Jackson 's two principal evidentiary contentions --that prior bad acts evidence was improperly admitted and that a government witness improperly stated legal conclusions --are more substantive. However, we need not address their merits because, even considered cumulatively, any errors committed were harmless. See United States v. Myerson, 18 F.3d 153, 167 (2d Cir. 1994) (holding that even if prior bad acts evidence should not have been admitted, its admission was harmless in light of "sufficiently strong" additional evidence); see also United States v. Taubman, 297 F.3d 161, 165 (2d Cir. 2002) (same with respect to evidentiary rulings in general); United States v. Duncan, 42 F.3d 97, 103 (2d Cir. 1994) (applying harmless error analysis to claim government witness testified to legal conclusions). The evidence against Jackson was overwhelming. The testimony of the six taxpayers was buttressed by Jackson 's own admissions to government agents and by the incredible refund rate achieved for Jackson 's clients. Because of this overwhelming evidence, we conclude that any error was harmless and does not require a new trial. See United States v. Tubol, 191 F.3d 88, 97 (2d Cir. 1999) (indicating that the weight of the evidence against the defendant is the most important factor in a harmless error analysis).

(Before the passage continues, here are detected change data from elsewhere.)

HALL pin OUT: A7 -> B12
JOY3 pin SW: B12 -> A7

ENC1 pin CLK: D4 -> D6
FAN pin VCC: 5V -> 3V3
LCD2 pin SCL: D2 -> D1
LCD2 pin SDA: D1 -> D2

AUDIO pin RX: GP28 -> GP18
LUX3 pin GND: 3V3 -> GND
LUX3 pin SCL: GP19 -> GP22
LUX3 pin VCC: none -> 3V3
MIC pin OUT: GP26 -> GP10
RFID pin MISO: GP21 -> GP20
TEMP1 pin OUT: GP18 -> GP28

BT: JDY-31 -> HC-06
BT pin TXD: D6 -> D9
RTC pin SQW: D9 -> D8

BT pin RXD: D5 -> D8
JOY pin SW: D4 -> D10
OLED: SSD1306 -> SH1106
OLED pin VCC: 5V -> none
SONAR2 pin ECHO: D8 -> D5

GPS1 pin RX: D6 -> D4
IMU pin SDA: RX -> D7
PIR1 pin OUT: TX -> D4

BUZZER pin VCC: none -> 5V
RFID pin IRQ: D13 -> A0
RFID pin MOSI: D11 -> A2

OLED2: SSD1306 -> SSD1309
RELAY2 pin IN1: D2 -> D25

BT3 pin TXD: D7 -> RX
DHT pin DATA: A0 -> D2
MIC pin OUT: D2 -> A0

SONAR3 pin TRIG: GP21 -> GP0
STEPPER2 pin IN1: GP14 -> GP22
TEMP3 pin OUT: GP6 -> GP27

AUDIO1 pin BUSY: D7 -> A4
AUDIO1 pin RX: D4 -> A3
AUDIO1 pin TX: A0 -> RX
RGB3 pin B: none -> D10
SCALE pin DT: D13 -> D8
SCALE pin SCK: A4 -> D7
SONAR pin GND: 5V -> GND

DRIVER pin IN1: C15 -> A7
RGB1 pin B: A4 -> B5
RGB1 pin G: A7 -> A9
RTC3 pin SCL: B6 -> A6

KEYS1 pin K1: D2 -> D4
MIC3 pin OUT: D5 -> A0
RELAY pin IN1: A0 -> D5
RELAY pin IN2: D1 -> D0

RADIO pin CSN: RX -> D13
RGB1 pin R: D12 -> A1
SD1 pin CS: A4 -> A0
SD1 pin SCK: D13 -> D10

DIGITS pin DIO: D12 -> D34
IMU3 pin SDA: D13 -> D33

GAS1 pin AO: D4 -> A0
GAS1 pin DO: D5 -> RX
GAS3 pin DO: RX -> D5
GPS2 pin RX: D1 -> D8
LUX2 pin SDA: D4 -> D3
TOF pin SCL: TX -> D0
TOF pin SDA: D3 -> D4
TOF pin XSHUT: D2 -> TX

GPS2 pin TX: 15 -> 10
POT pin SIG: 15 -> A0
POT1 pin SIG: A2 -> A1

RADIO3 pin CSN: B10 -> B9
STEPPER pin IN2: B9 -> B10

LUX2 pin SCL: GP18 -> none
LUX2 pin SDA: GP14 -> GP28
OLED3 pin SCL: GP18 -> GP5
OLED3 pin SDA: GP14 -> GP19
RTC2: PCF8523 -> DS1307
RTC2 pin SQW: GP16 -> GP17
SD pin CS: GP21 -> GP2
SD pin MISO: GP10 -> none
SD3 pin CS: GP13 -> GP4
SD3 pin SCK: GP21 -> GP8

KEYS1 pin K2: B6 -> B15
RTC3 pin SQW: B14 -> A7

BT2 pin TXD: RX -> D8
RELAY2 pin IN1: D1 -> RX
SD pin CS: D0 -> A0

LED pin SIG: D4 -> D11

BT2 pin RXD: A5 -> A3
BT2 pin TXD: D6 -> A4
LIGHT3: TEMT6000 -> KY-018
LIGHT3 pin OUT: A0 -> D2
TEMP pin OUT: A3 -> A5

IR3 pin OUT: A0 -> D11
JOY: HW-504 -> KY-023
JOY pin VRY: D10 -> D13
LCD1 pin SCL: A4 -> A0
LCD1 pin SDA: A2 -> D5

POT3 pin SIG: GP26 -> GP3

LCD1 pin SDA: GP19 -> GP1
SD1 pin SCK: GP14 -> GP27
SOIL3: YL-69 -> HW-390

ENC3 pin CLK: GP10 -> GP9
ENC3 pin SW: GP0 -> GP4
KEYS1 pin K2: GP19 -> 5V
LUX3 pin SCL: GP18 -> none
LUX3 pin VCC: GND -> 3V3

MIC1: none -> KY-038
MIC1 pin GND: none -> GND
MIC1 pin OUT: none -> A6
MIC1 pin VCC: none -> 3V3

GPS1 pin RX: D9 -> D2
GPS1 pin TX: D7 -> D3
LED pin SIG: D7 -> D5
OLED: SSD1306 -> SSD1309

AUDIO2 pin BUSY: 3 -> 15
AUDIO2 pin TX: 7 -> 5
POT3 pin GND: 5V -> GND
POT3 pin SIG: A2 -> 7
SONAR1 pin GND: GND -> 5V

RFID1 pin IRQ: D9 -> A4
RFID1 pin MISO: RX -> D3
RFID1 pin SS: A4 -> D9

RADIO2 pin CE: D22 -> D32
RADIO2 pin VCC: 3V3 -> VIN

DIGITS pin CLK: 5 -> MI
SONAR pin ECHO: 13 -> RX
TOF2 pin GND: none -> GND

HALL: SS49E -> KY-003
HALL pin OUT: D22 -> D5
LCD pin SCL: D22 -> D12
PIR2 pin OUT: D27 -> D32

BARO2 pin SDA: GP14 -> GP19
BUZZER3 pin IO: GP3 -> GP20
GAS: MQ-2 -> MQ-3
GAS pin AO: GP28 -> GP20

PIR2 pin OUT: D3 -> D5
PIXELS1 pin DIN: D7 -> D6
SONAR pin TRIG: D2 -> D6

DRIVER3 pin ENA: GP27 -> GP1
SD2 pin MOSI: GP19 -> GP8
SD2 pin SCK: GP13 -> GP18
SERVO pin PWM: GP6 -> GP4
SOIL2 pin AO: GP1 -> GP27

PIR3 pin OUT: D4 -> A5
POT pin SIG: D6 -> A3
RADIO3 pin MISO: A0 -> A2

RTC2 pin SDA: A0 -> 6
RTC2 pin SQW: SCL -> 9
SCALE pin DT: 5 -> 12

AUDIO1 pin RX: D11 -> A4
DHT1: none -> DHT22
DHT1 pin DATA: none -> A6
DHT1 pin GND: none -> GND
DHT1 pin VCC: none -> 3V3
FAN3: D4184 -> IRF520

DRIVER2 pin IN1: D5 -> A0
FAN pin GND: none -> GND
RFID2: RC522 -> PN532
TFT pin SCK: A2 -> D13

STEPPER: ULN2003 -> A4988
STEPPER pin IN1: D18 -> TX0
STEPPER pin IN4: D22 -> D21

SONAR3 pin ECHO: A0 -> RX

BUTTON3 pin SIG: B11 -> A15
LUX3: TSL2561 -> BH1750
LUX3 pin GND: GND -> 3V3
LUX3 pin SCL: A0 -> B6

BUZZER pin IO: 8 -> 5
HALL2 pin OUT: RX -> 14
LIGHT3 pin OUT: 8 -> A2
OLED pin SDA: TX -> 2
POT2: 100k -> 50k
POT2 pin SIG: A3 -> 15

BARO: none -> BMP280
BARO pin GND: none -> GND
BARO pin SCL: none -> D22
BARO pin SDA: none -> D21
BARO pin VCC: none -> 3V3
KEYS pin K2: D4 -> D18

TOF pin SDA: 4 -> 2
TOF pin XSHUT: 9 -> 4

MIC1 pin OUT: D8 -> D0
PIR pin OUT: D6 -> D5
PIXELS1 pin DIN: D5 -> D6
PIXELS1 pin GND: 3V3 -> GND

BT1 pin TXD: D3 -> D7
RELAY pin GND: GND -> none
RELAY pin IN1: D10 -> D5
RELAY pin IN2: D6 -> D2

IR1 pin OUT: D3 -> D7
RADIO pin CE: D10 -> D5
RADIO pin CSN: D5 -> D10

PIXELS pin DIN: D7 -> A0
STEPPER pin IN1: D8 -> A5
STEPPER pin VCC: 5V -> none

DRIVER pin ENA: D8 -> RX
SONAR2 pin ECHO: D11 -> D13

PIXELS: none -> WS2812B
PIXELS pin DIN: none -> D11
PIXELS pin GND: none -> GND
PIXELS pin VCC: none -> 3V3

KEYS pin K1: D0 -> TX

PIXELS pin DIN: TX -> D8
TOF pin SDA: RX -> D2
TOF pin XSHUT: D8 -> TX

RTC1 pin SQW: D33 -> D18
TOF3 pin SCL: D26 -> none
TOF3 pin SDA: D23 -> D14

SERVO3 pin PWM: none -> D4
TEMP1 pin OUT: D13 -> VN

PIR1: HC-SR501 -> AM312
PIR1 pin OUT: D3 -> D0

In calculating loss for sentencing purposes, the district court need only "make a reasonable estimate" where "the amount of tax loss [is] uncertain." U.S.S.G. §2T1.1.cmt. n.1; see also United States v. Bryant, 128 F.3d 74, 76 (2d Cir. 1997) ( per curiam) (upholding estimation of loss from unaudited returns where 20% of over 8,500 returns had been audited). Jackson contends that the district court's calculation was unreasonable because (1) Agent Schumacher had not personally performed the audits; (2) the record did not reveal whether the audits involved in-person interviews of the taxpayer; (3) returns were counted regardless of whether they were prepared by Jackson or by another Tax Center employee; and (4) contrary to statements in the PSR and the position of the government at sentencing, Jackson neither refused to identify his employees in 1993 and 1994 nor testified inconsistently with the statements he made to government agents prior to trial. None of these arguments has merit. First, because the district court's determination concerning Jackson 's credibility was not clearly erroneous, it cannot be disturbed. United States v. Medley, 313 F.3d 745, 748 (2d Cir. 2002). Second, responsibility for the inability to separate returns Jackson prepared from those prepared by other employees rests squarely on the shoulders of Jackson, the only person in a position to know which returns he prepared. Especially in light of (1) the 99% refund rate and (2) a notation in one file from an employee that he or she had to create a fictional business for a taxpayer, it was reasonable for the court to conclude that Jackson acted with fraudulent intent with respect to all the fraudulent returns. Finally, no particular audit method is necessary for the audit results to be admissible at a sentencing hearing, and it was not necessary that each auditor testify at the hearing. See U.S.S.G. §6A1.3.(stating that rules of evidence do not apply to resolving disputes relevant to sentencing).

We have considered all of Jackson 's remaining arguments and found that they lack merit.